§ Data shown:
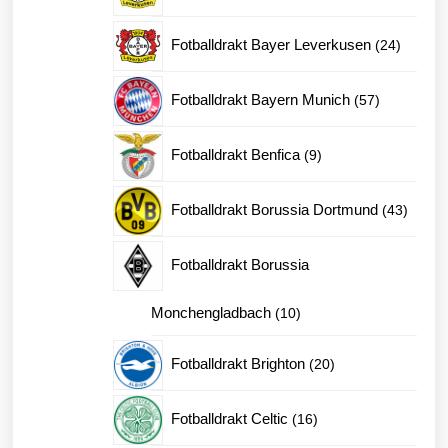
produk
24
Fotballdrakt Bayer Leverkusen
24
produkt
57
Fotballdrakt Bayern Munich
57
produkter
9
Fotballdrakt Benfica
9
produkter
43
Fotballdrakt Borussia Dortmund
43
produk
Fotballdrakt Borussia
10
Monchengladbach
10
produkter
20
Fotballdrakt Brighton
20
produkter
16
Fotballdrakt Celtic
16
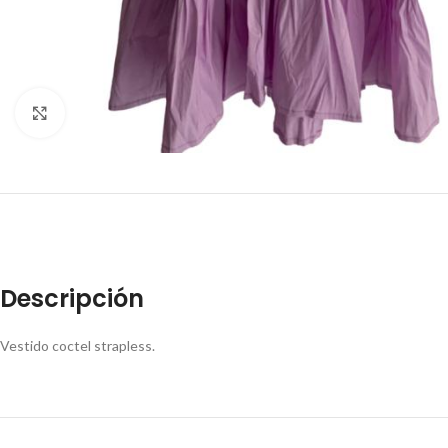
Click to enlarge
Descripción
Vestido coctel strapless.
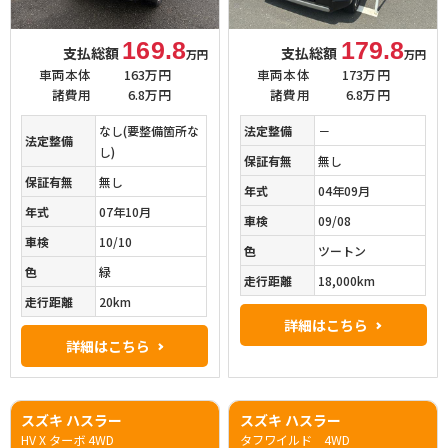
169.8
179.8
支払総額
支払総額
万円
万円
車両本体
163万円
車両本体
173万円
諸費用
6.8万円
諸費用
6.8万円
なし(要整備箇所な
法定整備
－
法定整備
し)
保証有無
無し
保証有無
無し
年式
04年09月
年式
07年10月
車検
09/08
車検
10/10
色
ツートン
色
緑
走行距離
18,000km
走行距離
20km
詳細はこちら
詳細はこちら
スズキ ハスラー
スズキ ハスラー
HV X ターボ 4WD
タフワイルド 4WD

§ Exercise: Count the lines in the records that contain the word "Borussia". Give only the number.

§ Result of this exercise: 2